Tengo un amigo de la niñez con
quien asistí a varios colegios. Nos separamos cuando la
primera juventud hizo su aparición. Aun así, pudimos
compartir nuestra amistad durante temporadas, amén de que
nunca desechamos la oportunidad de comunicarnos aunque fuera
desde la distancia. Mi amigo habla tan bien como escribe. A
pesar de que nada más que pudo hacerse bachiller. Pero su
bachillerato es el de los años cincuenta. Que no es moco de
pavo. Mi amigo fue siempre de derecha. Por más que su 1.64
de estatura se lo deba al hambre que pasó durante la
posguerra.
Mi amigo es votante del Partido Popular. Votante y acérrimo
defensor de los principios del partido. Y, siendo una
persona encantadora, pierde los papeles en cuanto se le
discuten sus ideas. Tuvo, en su momento, pasión por Fraga;
una pasión que luego puso al servicio de Aznar.
Celestino Esparraguera, que así se llama mi amigo de
la infancia, vivió intensamente las elecciones del 22 de
noviembre pasado. Y festejó la victoria de Mariano Rajoy
tanto o más que cuando convenció a Lupe para que se casara
con él. Todo un éxito: pues Lupe le sacaba muchos
centímetros y era una de las beldades de la ciudad.
Celestino Esparraguera me ha llamado hoy. No lo hacía desde
noviembre. Y, tras los saludos de rigor, me ha confesado que
está del Gobierno popular hasta los dídimos. Así que durante
unos minutos le dejo que se desahogue. Pues entiendo que
algo grave debe haberle ocurrido para que despotrique contra
los suyos sin cesar. Llenándolos de improperios. Cebándose
con ellos.
Le pido calma. Porque a su edad, septuagenario ya, su
histerismo puede ponerle el corazón a prueba y nunca se
sabe… Pero todavía debo esperar algo más de tiempo para
poder preguntarle por el motivo de su enojo. Cuando ello
ocurre, no duda en ponerme al tanto de su desgracia. Resulta
que dos de sus hijos y un yerno han perdido sus empleos. Han
sido despedidos hace tres meses y más pronto que tarde
pasarán a depender de su sueldo de jubilado y de las cuatro
perras que Lupe y él ahorraron mediante grandes sacrificios.
Aprovechando que CE parece ser que ha recobrado el sosiego,
le digo que con el PP estamos abocados, si los alemanes no
ceden en sus pretensiones de austeridad, a volver a aquellos
tiempos en los que la Iglesia tenía a su cargo las tareas
sociales que en su día fue absorbiendo el Estado:
hospitales, casas de expósitos y, en general, la
beneficencia, corrían casi por completo a su cargo. No sólo
la beneficencia, sino también la enseñanza. Porque si el
Gobierno sigue recortando a los más débiles, y parece ser
que será así, los pobres serán cada vez más y la miseria
volverá a prevalecer en una España donde hasta para pedir
habrá que sacar una cédula en las parroquias.

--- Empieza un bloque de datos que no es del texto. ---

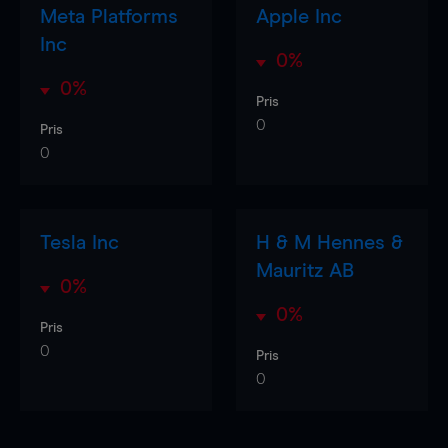
Meta Platforms
Apple Inc
Inc
0%
0%
Pris
0
Pris
0
Tesla Inc
H & M Hennes &
Mauritz AB
0%
0%
Pris
0
Pris
0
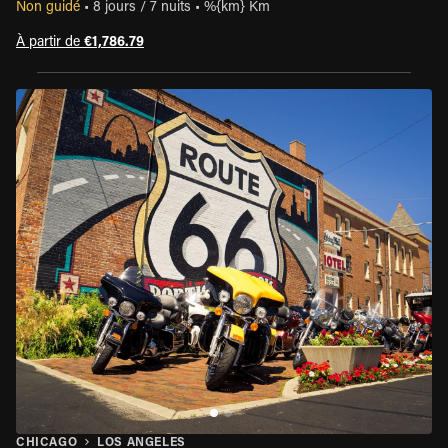
Non guidé
•
8 jours / 7 nuits
•
%{km} Km
À partir de
€1,786.79
CHICAGO
LOS ANGELES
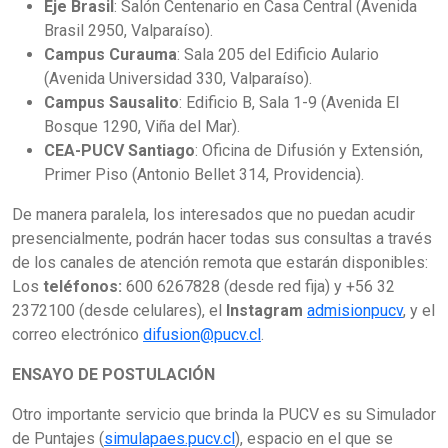
Eje Brasil
: Salón Centenario en Casa Central (Avenida
Brasil 2950, Valparaíso).
Campus Curauma
: Sala 205 del Edificio Aulario
(Avenida Universidad 330, Valparaíso).
Campus Sausalito
: Edificio B, Sala 1-9 (Avenida El
Bosque 1290, Viña del Mar).
CEA-PUCV Santiago
: Oficina de Difusión y Extensión,
Primer Piso (Antonio Bellet 314, Providencia).
De manera paralela, los interesados que no puedan acudir
presencialmente, podrán hacer todas sus consultas a través
de los canales de atención remota que estarán disponibles:
Los
teléfonos:
600 6267828 (desde red fija) y +56 32
2372100 (desde celulares), el
Instagram
admisionpucv
, y el
correo electrónico
difusion@pucv.cl
.
ENSAYO DE POSTULACIÓN
Otro importante servicio que brinda la PUCV es su Simulador
de Puntajes (
simulapaes.pucv.cl
), espacio en el que se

La voz empañada de mi amigo me llega a través del teléfono:
“He leído en ‘La Razón’, lo recomendado por el cardenal
Antonio Cañizares, que los católicos debemos rezar
mucho. Tanto como para pedir que la ruina de nuestra
economía nos coja al menos preparados para hacernos con un
sitio allá arriba. Que, a fin de cuentas, es lo mejor que
nos puede pasar. Por lo tanto, Manolo, si la Iglesia
ha decidido pronunciarse así, es que estamos más perdidos
que el barco del arroz. Lo de Rajoy no tiene nombre”.